The Golden Rule is moral of reciprocity that states that a person should treat others as the person would like others to treat him or her.  

Trial lawyers think of the Golden Rule a bit differently. For lawyers, the Golden Rule is more like: don’t invoke the Golden Rule, for God’s sake. The Supreme Court reminded trial lawyers why this their Golden Rule last week in Holliman v. State. The Court unanimously reversed a murder conviction and remanded the case for a new trial because the prosecutor repeatedly violated the Golden Rule.

The Court’s opinion quoted the violation:

In the statement that [Brian Holliman] gave on October 29th . . . this defendant admitted – I believe the exact words in the statement are: I purposely pointed my shotgun at Laura-Lee Holliman. He purposely pointed a loaded shotgun with the safety off and his finger on the trigger at another human being. I grew up with guns. And I’m not one to play with them. If I did not have the respect with them that I do, then perhaps it would have been a dramatic thing for me to take that shotgun over there, open the breach, and walk in front of the jury and point it at each and every one of you. What would you have felt if I had done that, Ladies and Gentlemen?
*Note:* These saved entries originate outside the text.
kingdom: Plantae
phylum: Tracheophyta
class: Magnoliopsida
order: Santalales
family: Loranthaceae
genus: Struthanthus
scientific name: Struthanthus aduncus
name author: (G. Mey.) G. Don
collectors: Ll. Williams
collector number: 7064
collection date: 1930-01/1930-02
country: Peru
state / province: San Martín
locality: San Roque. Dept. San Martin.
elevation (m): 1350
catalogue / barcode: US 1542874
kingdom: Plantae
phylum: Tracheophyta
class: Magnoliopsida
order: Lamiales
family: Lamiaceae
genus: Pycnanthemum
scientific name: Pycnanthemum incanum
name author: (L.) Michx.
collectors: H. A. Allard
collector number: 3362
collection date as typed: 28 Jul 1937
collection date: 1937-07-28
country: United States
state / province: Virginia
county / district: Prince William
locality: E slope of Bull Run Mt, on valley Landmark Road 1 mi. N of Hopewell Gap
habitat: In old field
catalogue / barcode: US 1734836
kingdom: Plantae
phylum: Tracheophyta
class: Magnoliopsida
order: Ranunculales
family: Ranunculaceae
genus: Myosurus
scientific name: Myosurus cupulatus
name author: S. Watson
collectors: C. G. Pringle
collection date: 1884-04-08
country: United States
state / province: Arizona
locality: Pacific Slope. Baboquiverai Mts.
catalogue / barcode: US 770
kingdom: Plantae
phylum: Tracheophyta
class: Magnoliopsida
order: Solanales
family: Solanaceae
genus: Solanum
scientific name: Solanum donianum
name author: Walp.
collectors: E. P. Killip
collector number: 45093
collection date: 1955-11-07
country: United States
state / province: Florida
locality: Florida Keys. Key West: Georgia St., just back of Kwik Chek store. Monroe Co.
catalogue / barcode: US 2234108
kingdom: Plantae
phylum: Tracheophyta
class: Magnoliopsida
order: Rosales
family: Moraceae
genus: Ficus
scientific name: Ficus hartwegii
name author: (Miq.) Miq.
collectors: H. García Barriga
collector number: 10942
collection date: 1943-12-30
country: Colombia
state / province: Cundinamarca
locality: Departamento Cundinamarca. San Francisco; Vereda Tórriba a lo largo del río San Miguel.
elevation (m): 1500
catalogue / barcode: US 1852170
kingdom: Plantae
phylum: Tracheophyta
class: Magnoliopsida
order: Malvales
[Brian’s counsel objected and was overruled.]

Let’s change that a little bit. Let’s say that I took a round and put it in the chamber and then walked before you, once again pointing it at each and every one of you, with the safety off and my hand not on the trigger, how would you feel? Would you squirm? You think you might duck? Let’s suppose that I take that loaded shotgun, I point it at you in your face, and I knock the safety off. I still don’t have the finger on the trigger. 

[Objection was continued by Brian’s counsel, and again, overruled.]

How would you feel then? Would you feel threatened, Ladies and Gentlemen? Would you think that I was irresponsible or worse? Would you feel the danger and the presence of it? Let’s say that I put the round in the gun, and I take the safety off, and I put my finger on the trigger, and I point it at you as I come down this line. You’d be outraged. And you should be. Because what I’m doing when I do that is creating a situation that fatal consequences may very likely occur. 

The Court quoted a 1993 opinion that described violation of the Golden Rule as inefficient, ineffective and unprofessional.

Justice King wrote the Court’s opinion.

My Take:

I will never forget when I learned the Golden Rule. I was a rookie defense lawyer and started using it in the closing of my very first trial. The plaintiff’s attorney objected and the judge quickly sustained the objection and looked at me like I was a moron. After I finished the closing, a veteran lawyer watching the trial explained it to me. My response: “Really?” Of course I was mortified that I had not known this.

Occasionally, I will talk to a young lawyer who doesn’t know what the Golden Rule is. When I tell them, the response is usually: “Realllly?” Really. As the Supreme Court just reminded us.